Coaching-Perspektive erweitert Krisenmodelle im Profifußball
Jedes Fußballteam durchläuft schwierige Phasen. Um solche Krisen besser bewältigen oder sogar vermeiden zu können, ist es wichtig, die zugrundeliegenden Prozesse zu verstehen. Forschende des Karlsruher Instituts für Technologie (KIT) haben deshalb nun erstmals die Perspektive von Trainerinnen und Trainern analysiert und bieten damit einen differenzierten Einblick in Druck- und Erwartungshaltungen im Profisport.
Erfolg beginnt in der Kommunikation
„Performance-Krisen im Profifußball entstehen nicht durch einzelne Ereignisse, sondern durch latente Schwächen, Auslöser und selbstverstärkende Eskalationszyklen“, betont Hauptautor Constantin Rausch vom Institut für Sport und Sportwissenschaft des KIT. Unauffällige Schwächen wie Uneinigkeiten im Verein und im Team, die in Zeiten des Erfolgs kaum auffallen, tragen in unsicheren Phasen erheblich zur Eskalation bei.
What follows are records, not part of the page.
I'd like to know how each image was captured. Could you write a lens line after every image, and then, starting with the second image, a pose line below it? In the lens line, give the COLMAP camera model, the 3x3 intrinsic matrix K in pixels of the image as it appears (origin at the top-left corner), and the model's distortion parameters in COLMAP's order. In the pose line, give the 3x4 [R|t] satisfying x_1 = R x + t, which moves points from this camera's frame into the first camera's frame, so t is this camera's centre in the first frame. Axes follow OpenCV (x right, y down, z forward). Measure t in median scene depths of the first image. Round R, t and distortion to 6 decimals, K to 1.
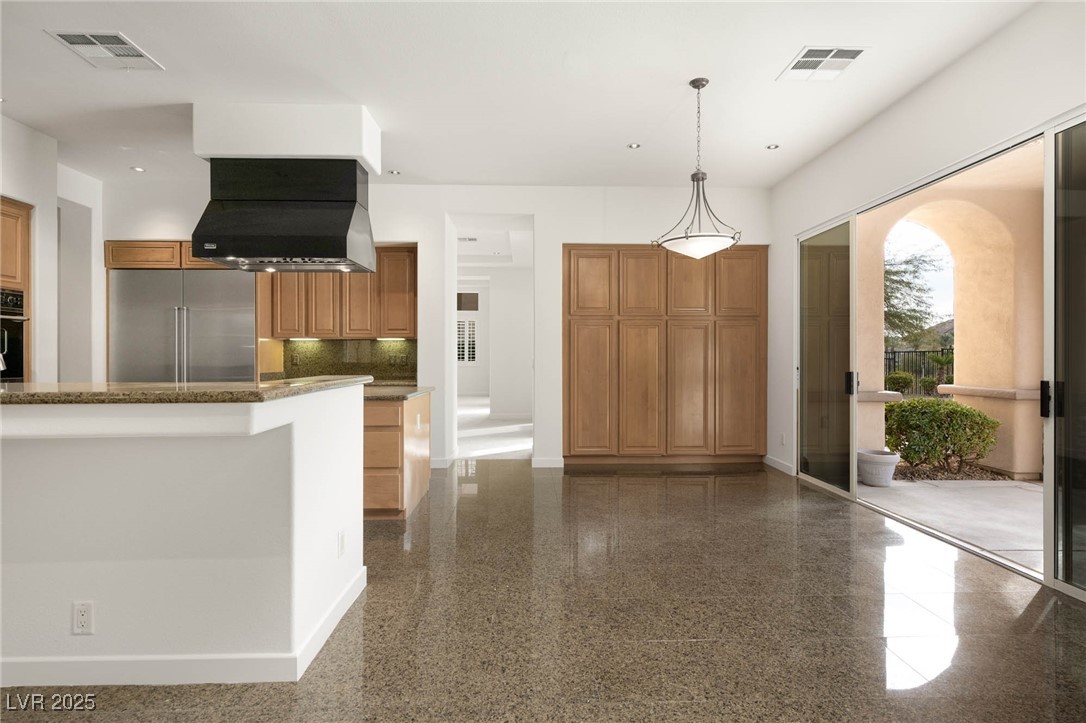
lens RADIAL K [[548.0, 0, 543.1], [0, 548.0, 357.5], [0, 0, 1]] dist [-0.000462, 0.000082]
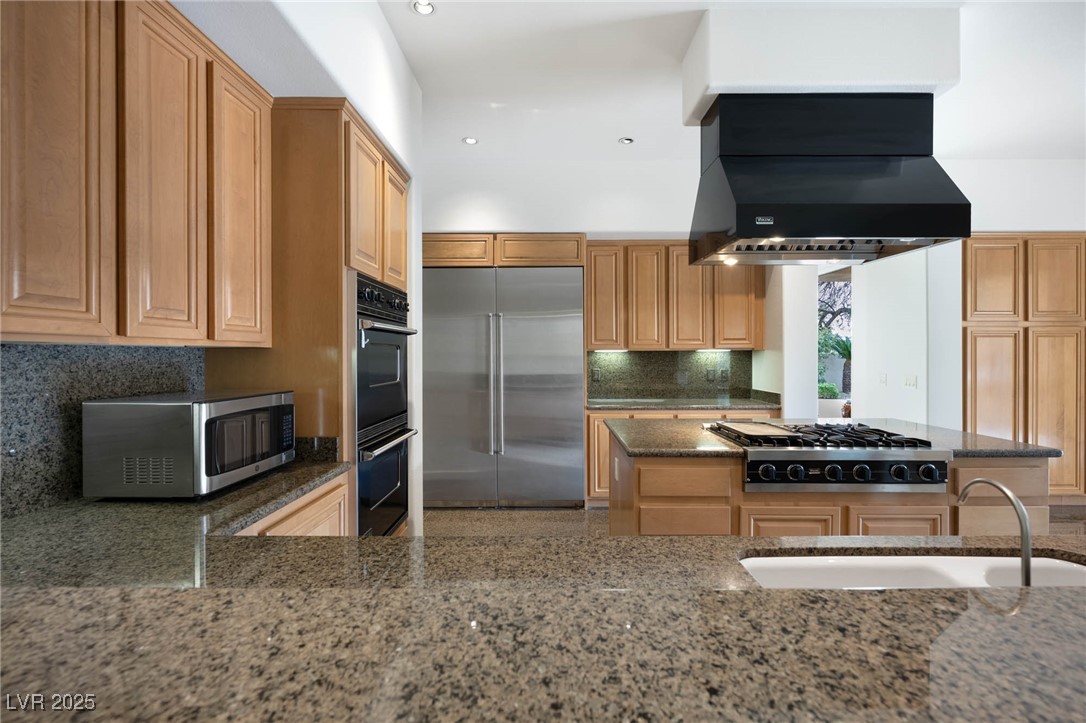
lens RADIAL K [[496.8, 0, 544.3], [0, 496.8, 363.7], [0, 0, 1]] dist [0.002271, 0.000096]
pose [[0.999424, 0.000066, -0.033938, -0.545050], [-0.000192, 0.999993, -0.003705, -0.011562], [0.033938, 0.003709, 0.999417, 0.245581]]
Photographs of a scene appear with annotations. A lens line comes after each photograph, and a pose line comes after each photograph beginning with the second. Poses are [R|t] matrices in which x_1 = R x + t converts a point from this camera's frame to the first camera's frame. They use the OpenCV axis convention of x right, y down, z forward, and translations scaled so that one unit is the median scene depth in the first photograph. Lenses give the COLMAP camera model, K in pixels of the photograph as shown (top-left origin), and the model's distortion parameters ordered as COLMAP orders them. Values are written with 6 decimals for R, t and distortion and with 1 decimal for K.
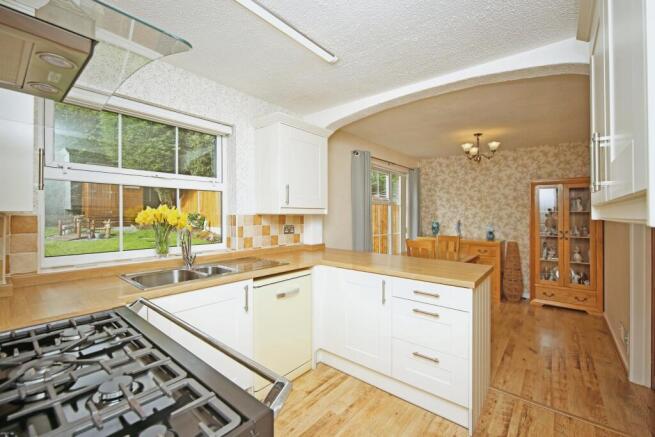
lens RADIAL K [[277.3, 0, 333.0], [0, 277.3, 215.9], [0, 0, 1]] dist [-0.000683, -0.000058]
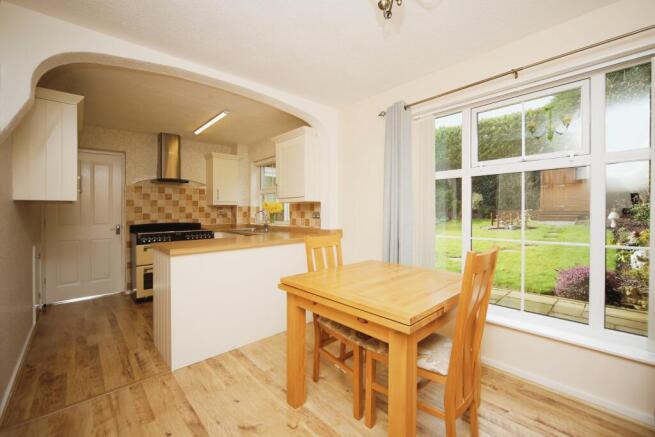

Das komplexe Zusammenspiel externer, organisatorischer und mannschaftsorientierter Faktoren haben die Forschenden zuvor hauptsächlich aus der Spielerperspektive untersucht – nun haben sie zwölf Trainer aus dem professionellen Männerfußball interviewt.
„Trainerinnen und Trainer bieten einen einzigartigen Zugang zu Krisenprozessen im Profifußball – insbesondere auf Organisationsebene“, erklärt Rausch. „Sie agieren als Puffer für medialen Druck und interne Erwartungen, die Krisen verstärken können.“ Mit dieser neuen, systemischen Perspektive erweitern die Forschenden am KIT bisherige Krisenmodelle insbesondere durch die Problematik verschiedener Wahrnehmungen und deren Beitrag zu eskalierenden Krisendynamiken. Sie betrachten unterschiedliche Einschätzungen auf Organisationsebene als zentralen Faktor, der Unsicherheiten begünstigt und Teamdynamiken schwächt. Klare interne Kommunikation sowie abgestimmte Erwartungshaltungen seien daher zentral für Deeskalation und Prävention, so Rausch.